Cc: @dpgrote @MaxThevenet @RevathiJambunathan @oshapoval @RemiLehe @ax3l Please feel free to edit this description by adding the PRs and tests where you encountered this issue (or do so in the future):

2029: galilean_rz_psatd (see comment)
2111: multi_J_rz_psatd
2302: multi_J_rz_psatd
2411: ElectrostaticSphereEB_mixedBCs

ax3l commented 2 years ago

On DGX, I saw segfaults in FFTW: https://github.com/ECP-WarpX/WarpX/blob/3a6650e45ef4cf9fed32e62228f4f45f4e74303a/Source/FieldSolver/SpectralSolver/SpectralFieldData.cpp#L165-L168

This can also be a compiler/MPI mismatch, but it's worth double-checking out FFTW API contract usage.

Update: probably just an incompatible FFTW module that I loaded quickly on DGX

ax3l commented 2 years ago

Proposed fix for multi_J_rz_psatd and galilean_rz_psatd stability in #2404

ax3l commented 2 years ago

@EZoni still sees a discrepancy locally. Let's see if #2302 gets better now for multi_J_rz_psatd.

ax3l commented 2 years ago

multi_J_rz_psatd will be temporarily disabled in #2411 until we find the origin of the fluctuation.

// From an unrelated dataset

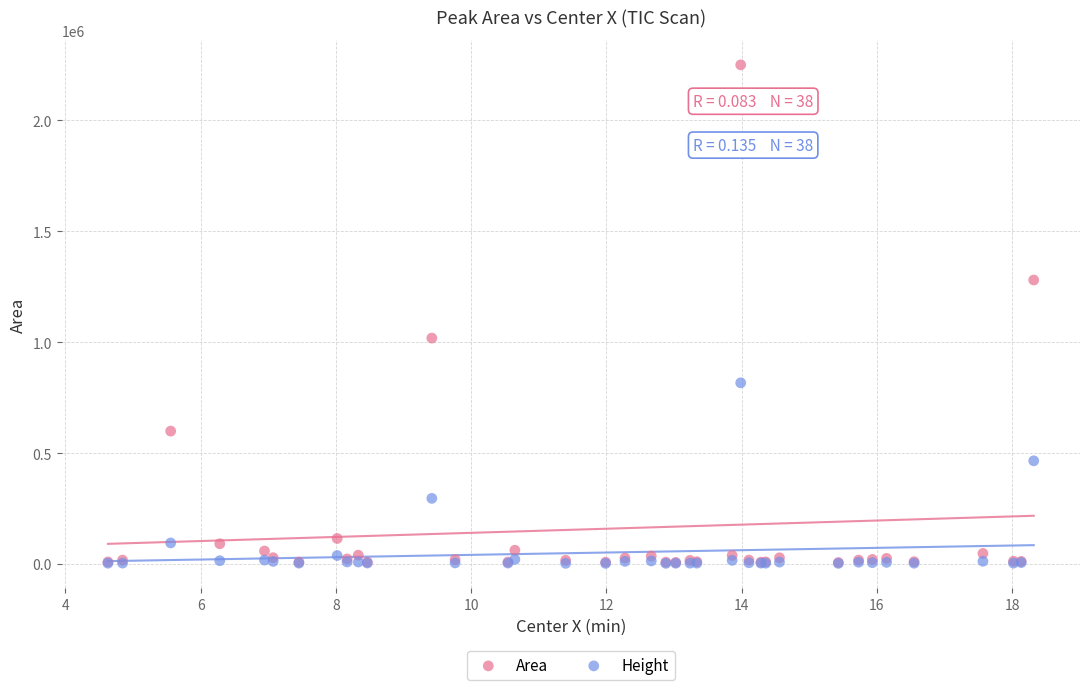

Across all series, what Y value is closest to 1126613?

1018658.5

ax3l commented 2 years ago

New candidate spotted: ElectrostaticSphereEB_mixedBCs differs in analytics (via #2411)

ax3l commented 2 years ago

Likely related: simulations with Gaussian beam might have had system dependent init routines before #2522 / #2523 was fixed. (Thanks for the fix @RemiLehe :tada: )

The fix changed:

LaserAccelerationBoost
LaserAccelerationMR
LaserAccelerationRZ
PlasmaAccelerationBoost2d
PlasmaAccelerationBoost3d
PlasmaAccelerationMR
Python_gaussian_beam
RefinedInjection
RigidInjection_lab
comoving_2d_psatd_hybrid
divb_cleaning_3d
galilean_2d_psatd_hybrid
initial_distribution
restart
restart_psatd
restart_psatd_time_avg

ax3l commented 1 year ago

Although #3965 does not change any test, the test galilean_rz_psatd shows changes in the checksum:

2023-06-06T13:13:03.6959515Z Check numerical stability:
2023-06-06T13:13:03.6959673Z err_energy = 1.862138691139192e-10
2023-06-06T13:13:03.6959806Z tol_energy = 1e-08
2023-06-06T13:13:03.6959988Z ERROR: Benchmark and plotfile checksum have different value for key [lev=0,Ez]
2023-06-06T13:13:03.6960172Z Benchmark: [lev=0,Ez] 4.124588451444761e+03
2023-06-06T13:13:03.6960336Z Plotfile : [lev=0,Ez] 4.124588455632591e+03
2023-06-06T13:13:03.6960624Z Absolute error: 4.19e-06
2023-06-06T13:13:03.6960760Z Relative error: 1.02e-09

Are we using OpenMP in the FFTs maybe that could produce slightly different orders of operations? We could try to disable OpenMP for all RZ tests if we want to avoid parallelization (and check that there is no manual threading in FFTw beyond OpenMP). -> Update: only one OpenMP thread. -> Update: only one MPI rank.

For reductions (e.g., sums in the FFTs) this differnce is reasonably large for machine precision. (Machine precision for reductions is significantly larger than for point-wise operations.)

Another issue that could happen is using slightly different microarchitectures (CPUs) and getting different vectorization intrinsics (e.g., processing 1, 2 or 4 values at a time).

Personally, I would increase the tolerances here for affected tests.